Start of Provided data

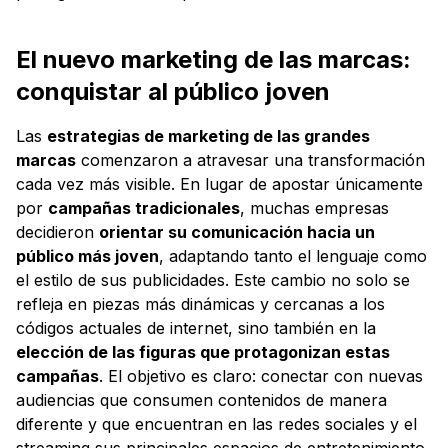
El nuevo marketing de las marcas:
conquistar al público joven
Las
estrategias de marketing de las grandes
marcas
comenzaron a atravesar una transformación
cada vez más visible. En lugar de apostar únicamente
por
campañas tradicionales
, muchas empresas
decidieron
orientar su comunicación hacia un
público más joven
, adaptando tanto el lenguaje como
el estilo de sus publicidades. Este cambio no solo se
refleja en piezas más dinámicas y cercanas a los
códigos actuales de internet, sino también en la
elección de las figuras que protagonizan estas
campañas
. El objetivo es claro: conectar con nuevas
audiencias que consumen contenidos de manera
diferente y que encuentran en las redes sociales y el
streaming sus principales espacios de entretenimiento.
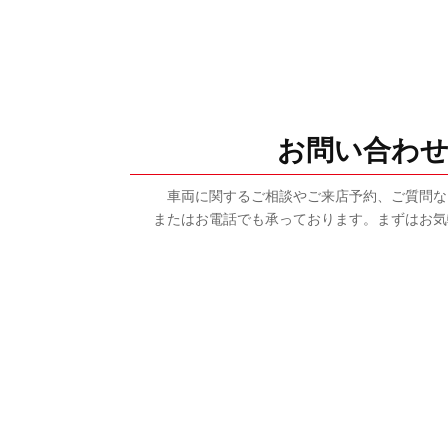
お問い合わ
車両に関するご相談やご来店予約、ご質問な
またはお電話でも承っております。まずはお気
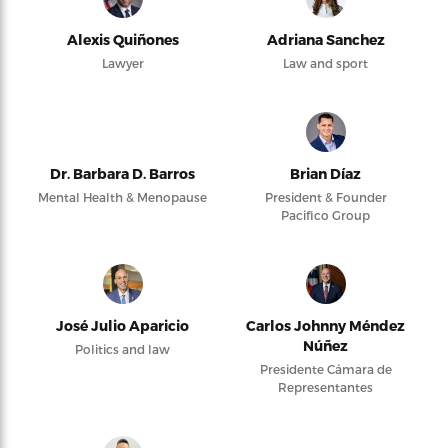
Alexis Quiñones
Adriana Sanchez
Lawyer
Law and sport
Dr. Barbara D. Barros
Brian Díaz
Mental Health & Menopause
President & Founder
Pacifico Group
José Julio Aparicio
Carlos Johnny Méndez
Núñez
Politics and law
Presidente Cámara de
Representantes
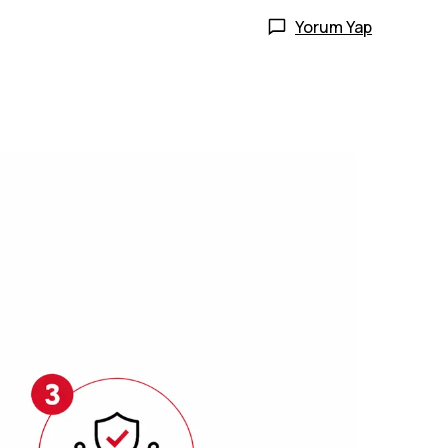
Yorum Yap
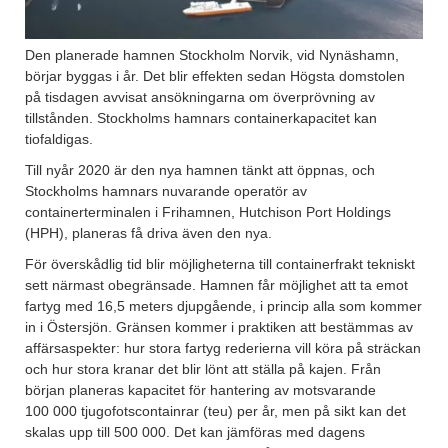
Den planerade hamnen Stockholm Norvik, vid Nynäshamn,
börjar byggas i år. Det blir effekten sedan Högsta domstolen
på tisdagen avvisat ansökningarna om överprövning av
tillstånden. Stockholms hamnars containerkapacitet kan
tiofaldigas.
Till nyår 2020 är den nya hamnen tänkt att öppnas, och
Stockholms hamnars nuvarande operatör av
containerterminalen i Frihamnen, Hutchison Port Holdings
(HPH), planeras få driva även den nya.
För överskådlig tid blir möjligheterna till containerfrakt tekniskt
sett närmast obegränsade. Hamnen får möjlighet att ta emot
fartyg med 16,5 meters djupgående, i princip alla som kommer
in i Östersjön. Gränsen kommer i praktiken att bestämmas av
affärsaspekter: hur stora fartyg rederierna vill köra på sträckan
och hur stora kranar det blir lönt att ställa på kajen. Från
början planeras kapacitet för hantering av motsvarande
100 000 tjugofotscontainrar (teu) per år, men på sikt kan det
skalas upp till 500 000. Det kan jämföras med dagens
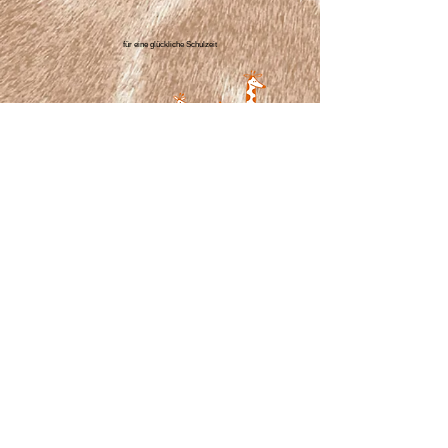
für eine glückliche Schulzeit
Giraffen.Schule
Balgacherstrasse 202
9435 Heerbrugg​
info@giraffen.schule
+41 79 584 59 88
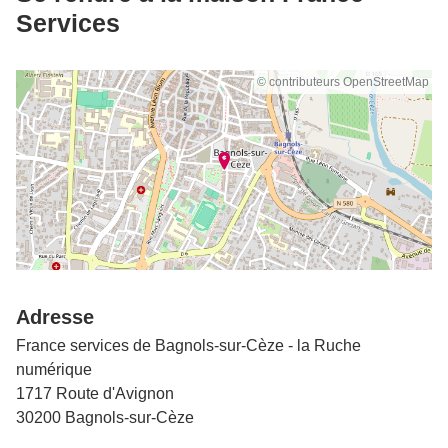
Services
© contributeurs OpenStreetMap
Adresse
France services de Bagnols-sur-Cèze - la Ruche
numérique
1717 Route d'Avignon
30200 Bagnols-sur-Cèze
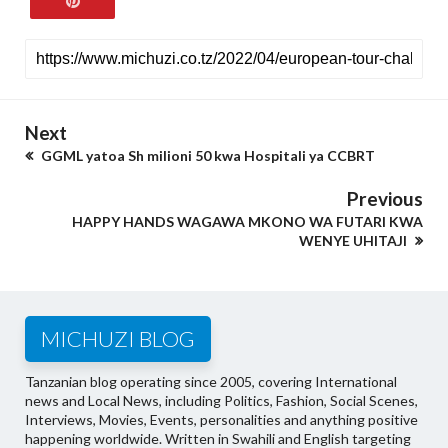
Next
GGML yatoa Sh milioni 50 kwa Hospitali ya CCBRT
Previous
HAPPY HANDS WAGAWA MKONO WA FUTARI KWA
WENYE UHITAJI
MICHUZI BLOG
Tanzanian blog operating since 2005, covering International
news and Local News, including Politics, Fashion, Social Scenes,
Interviews, Movies, Events, personalities and anything positive
happening worldwide. Written in Swahili and English targeting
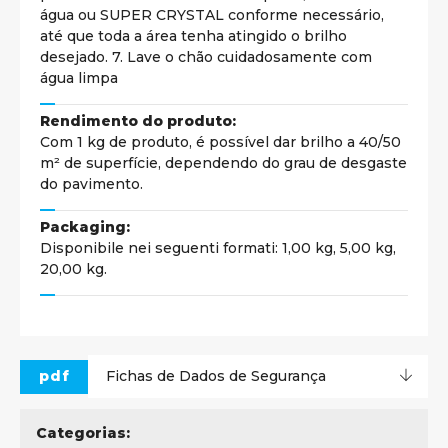
água ou SUPER CRYSTAL conforme necessário,
até que toda a área tenha atingido o brilho
desejado. 7. Lave o chão cuidadosamente com
água limpa
Rendimento do produto:
Com 1 kg de produto, é possível dar brilho a 40/50
m² de superfície, dependendo do grau de desgaste
do pavimento.
Packaging:
Disponibile nei seguenti formati: 1,00 kg, 5,00 kg,
20,00 kg.
pdf
Fichas de Dados de Segurança
Categorias:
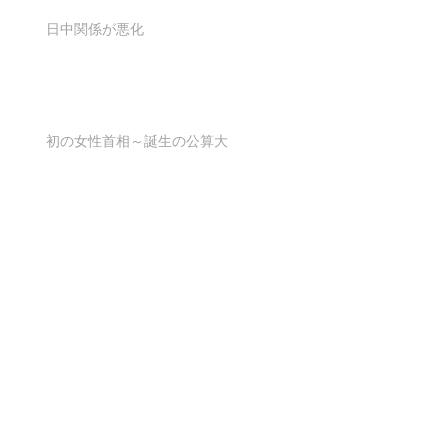
日中関係が悪化
初の女性首相～誕生の公算大
米国FRBが利下げを実施
Archive
2026年6月
（1）
1件の記事
2026年5月
（1）
1件の記事
2026年4月
（1）
1件の記事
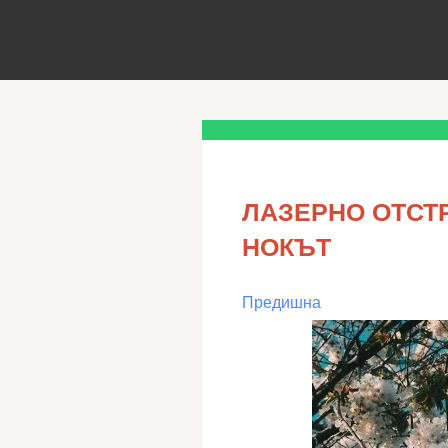
ЛАЗЕРНО ОТСТ
НОКЪТ
Предишна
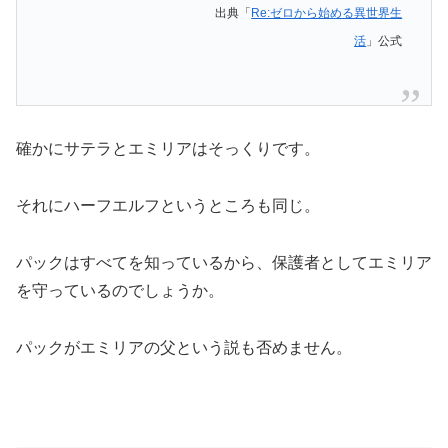
出典「
Re:ゼロから始める異世界生
活
」公式
確かにサテラとエミリアはそっくりです。
それにハーフエルフというところも同じ。
パックはすべてを知っているから、保護者としてエミリア
を守っているのでしょうか。
パックがエミリアの父という説も否めません。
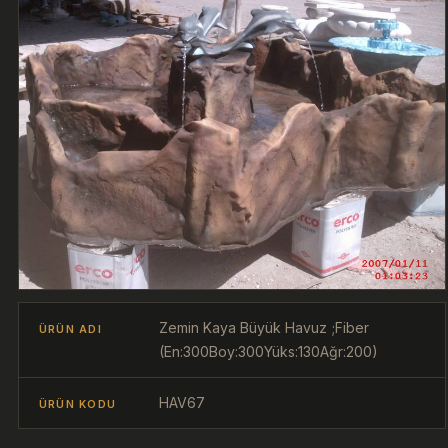
Zemin Kaya Büyük Havuz ;Fiber
ÜRÜN ADI
(En:300Boy:300Yüks:130Ağr:200)
HAV67
ÜRÜN KODU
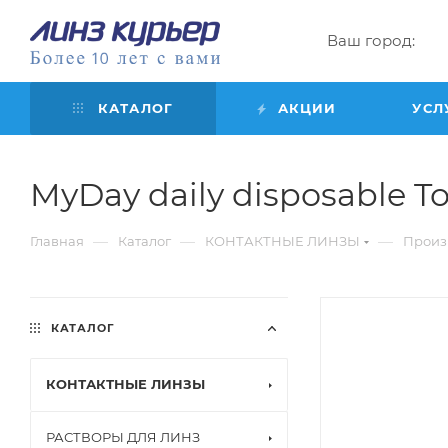
Ваш город:
КАТАЛОГ
АКЦИИ
УСЛ
MyDay daily disposable Tori
—
—
—
Главная
Каталог
КОНТАКТНЫЕ ЛИНЗЫ
Произ
КАТАЛОГ
КОНТАКТНЫЕ ЛИНЗЫ
РАСТВОРЫ ДЛЯ ЛИНЗ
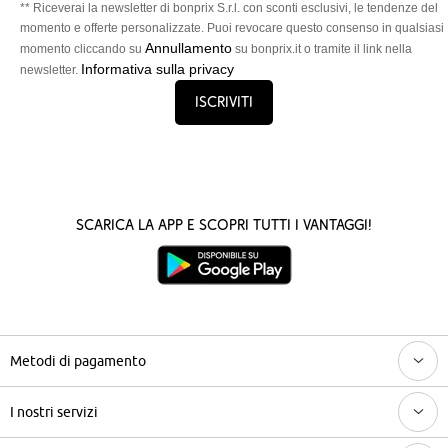
** Riceverai la newsletter di bonprix S.r.l. con sconti esclusivi, le tendenze del
momento e offerte personalizzate. Puoi revocare questo consenso in qualsiasi
Annullamento
momento cliccando su
su bonprix.it o tramite il link nella
Informativa sulla privacy
newsletter.
Iscriviti
Scarica la App e scopri tutti i vantaggi!
Metodi di pagamento
I nostri servizi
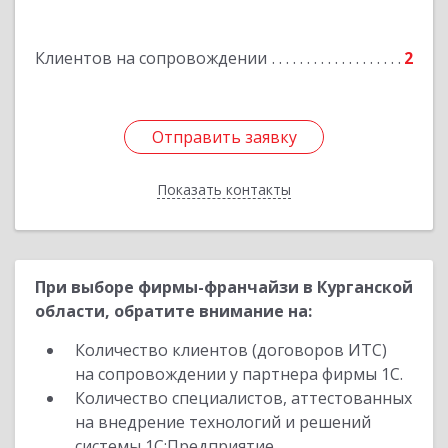
Клиентов на сопровождении
2
Отправить заявку
Отправить заявку
Показать контакты
Назад
При выборе фирмы-франчайзи в Курганской
области, обратите внимание на:
Количество клиентов (договоров ИТС)
на сопровождении у партнера фирмы 1С.
Количество специалистов, аттестованных
на внедрение технологий и решений
системы 1С:Предприятие.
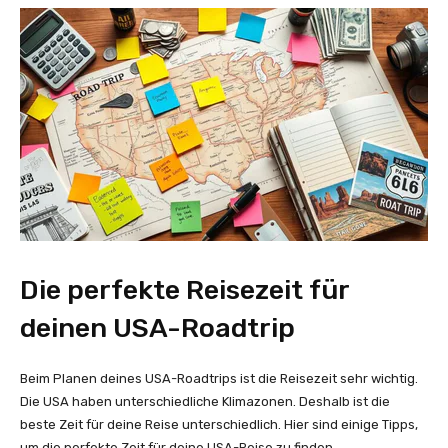
Die perfekte Reisezeit für
deinen USA-Roadtrip
Beim Planen deines USA-Roadtrips ist die Reisezeit sehr wichtig.
Die USA haben unterschiedliche Klimazonen. Deshalb ist die
beste Zeit für deine Reise unterschiedlich. Hier sind einige Tipps,
um die perfekte Zeit für deine USA-Reise zu finden.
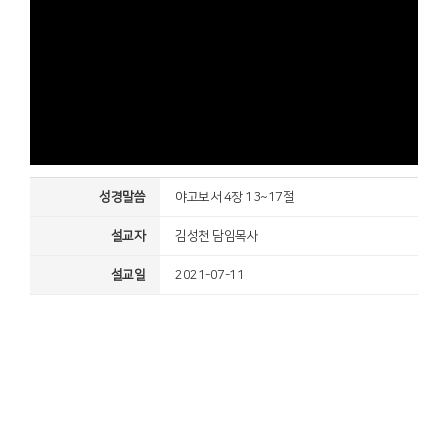
성경말씀
야고보서 4장 13~17절
설교자
김성천 담임목사
설교일
2021-07-11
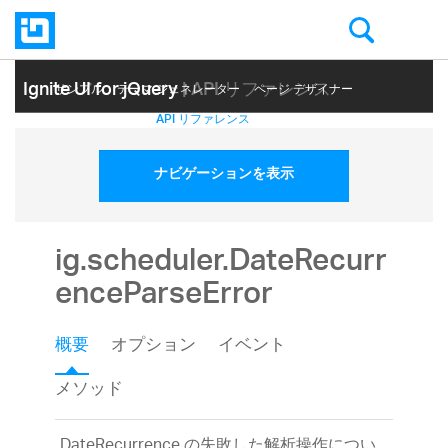
Ignite UI for jQuery
| API リファレンス
サンプル
テーマ ジェネレーター
ページ デザイナー
ヘルプ トピック
API リファレンス
ナビゲーションを表示
ig.scheduler.DateRecurr
enceParseError
概要
オプション
イベント
メソッド
DateRecurrence の失敗した解析操作につい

End of Provided data

> [Task directions]
For every record above, repeat the text exactly and omit any picture.

> [Expected answer]
El nuevo marketing de las marcas:
conquistar al público joven
Las
estrategias de marketing de las grandes
marcas
comenzaron a atravesar una transformación
cada vez más visible. En lugar de apostar únicamente
por
campañas tradicionales
, muchas empresas
decidieron
orientar su comunicación hacia un
público más joven
, adaptando tanto el lenguaje como
el estilo de sus publicidades. Este cambio no solo se
refleja en piezas más dinámicas y cercanas a los
códigos actuales de internet, sino también en la
elección de las figuras que protagonizan estas
campañas
. El objetivo es claro: conectar con nuevas
audiencias que consumen contenidos de manera
diferente y que encuentran en las redes sociales y el
streaming sus principales espacios de entretenimiento.
お問い合わ
車両に関するご相談やご来店予約、ご質問な
またはお電話でも承っております。まずはお気
Alexis Quiñones
Adriana Sanchez
Lawyer
Law and sport
Dr. Barbara D. Barros
Brian Díaz
Mental Health & Menopause
President & Founder
Pacifico Group
José Julio Aparicio
Carlos Johnny Méndez
Núñez
Politics and law
Presidente Cámara de
Representantes
Yorum Yap
Den planerade hamnen Stockholm Norvik, vid Nynäshamn,
börjar byggas i år. Det blir effekten sedan Högsta domstolen
på tisdagen avvisat ansökningarna om överprövning av
tillstånden. Stockholms hamnars containerkapacitet kan
tiofaldigas.
Till nyår 2020 är den nya hamnen tänkt att öppnas, och
Stockholms hamnars nuvarande operatör av
containerterminalen i Frihamnen, Hutchison Port Holdings
(HPH), planeras få driva även den nya.
För överskådlig tid blir möjligheterna till containerfrakt tekniskt
sett närmast obegränsade. Hamnen får möjlighet att ta emot
fartyg med 16,5 meters djupgående, i princip alla som kommer
in i Östersjön. Gränsen kommer i praktiken att bestämmas av
affärsaspekter: hur stora fartyg rederierna vill köra på sträckan
och hur stora kranar det blir lönt att ställa på kajen. Från
början planeras kapacitet för hantering av motsvarande
100 000 tjugofotscontainrar (teu) per år, men på sikt kan det
skalas upp till 500 000. Det kan jämföras med dagens
für eine glückliche Schulzeit
Giraffen.Schule
Balgacherstrasse 202
9435 Heerbrugg​
info@giraffen.schule
+41 79 584 59 88
Services
© contributeurs OpenStreetMap
Adresse
France services de Bagnols-sur-Cèze - la Ruche
numérique
1717 Route d'Avignon
30200 Bagnols-sur-Cèze
Next
GGML yatoa Sh milioni 50 kwa Hospitali ya CCBRT
Previous
HAPPY HANDS WAGAWA MKONO WA FUTARI KWA
WENYE UHITAJI
MICHUZI BLOG
Tanzanian blog operating since 2005, covering International
news and Local News, including Politics, Fashion, Social Scenes,
Interviews, Movies, Events, personalities and anything positive
happening worldwide. Written in Swahili and English targeting
água ou SUPER CRYSTAL conforme necessário,
até que toda a área tenha atingido o brilho
desejado. 7. Lave o chão cuidadosamente com
água limpa
Rendimento do produto:
Com 1 kg de produto, é possível dar brilho a 40/50
m² de superfície, dependendo do grau de desgaste
do pavimento.
Packaging:
Disponibile nei seguenti formati: 1,00 kg, 5,00 kg,
20,00 kg.
pdf
Fichas de Dados de Segurança
Categorias:
日中関係が悪化
初の女性首相～誕生の公算大
米国FRBが利下げを実施
Archive
2026年6月
（1）
1件の記事
2026年5月
（1）
1件の記事
2026年4月
（1）
1件の記事
ЛАЗЕРНО ОТСТ
НОКЪТ
Предишна
出典「
Re:ゼロから始める異世界生
活
」公式
確かにサテラとエミリアはそっくりです。
それにハーフエルフというところも同じ。
パックはすべてを知っているから、保護者としてエミリア
を守っているのでしょうか。
パックがエミリアの父という説も否めません。
Zemin Kaya Büyük Havuz ;Fiber
ÜRÜN ADI
(En:300Boy:300Yüks:130Ağr:200)
HAV67
ÜRÜN KODU
Ваш город:
КАТАЛОГ
АКЦИИ
УСЛ
MyDay daily disposable Tori
—
—
—
Главная
Каталог
КОНТАКТНЫЕ ЛИНЗЫ
Произ
КАТАЛОГ
КОНТАКТНЫЕ ЛИНЗЫ
РАСТВОРЫ ДЛЯ ЛИНЗ
** Riceverai la newsletter di bonprix S.r.l. con sconti esclusivi, le tendenze del
momento e offerte personalizzate. Puoi revocare questo consenso in qualsiasi
Annullamento
momento cliccando su
su bonprix.it o tramite il link nella
Informativa sulla privacy
newsletter.
Iscriviti
Scarica la App e scopri tutti i vantaggi!
Metodi di pagamento
I nostri servizi
Клиентов на сопровождении
2
Отправить заявку
Отправить заявку
Показать контакты
Назад
При выборе фирмы-франчайзи в Курганской
области, обратите внимание на:
Количество клиентов (договоров ИТС)
на сопровождении у партнера фирмы 1С.
Количество специалистов, аттестованных
на внедрение технологий и решений
системы 1С:Предприятие.
Die perfekte Reisezeit für
deinen USA-Roadtrip
Beim Planen deines USA-Roadtrips ist die Reisezeit sehr wichtig.
Die USA haben unterschiedliche Klimazonen. Deshalb ist die
beste Zeit für deine Reise unterschiedlich. Hier sind einige Tipps,
um die perfekte Zeit für deine USA-Reise zu finden.
성경말씀
야고보서 4장 13~17절
설교자
김성천 담임목사
설교일
2021-07-11
Ignite UI for jQuery
| API リファレンス
サンプル
テーマ ジェネレーター
ページ デザイナー
ヘルプ トピック
API リファレンス
ナビゲーションを表示
ig.scheduler.DateRecurr
enceParseError
概要
オプション
イベント
メソッド
DateRecurrence の失敗した解析操作につい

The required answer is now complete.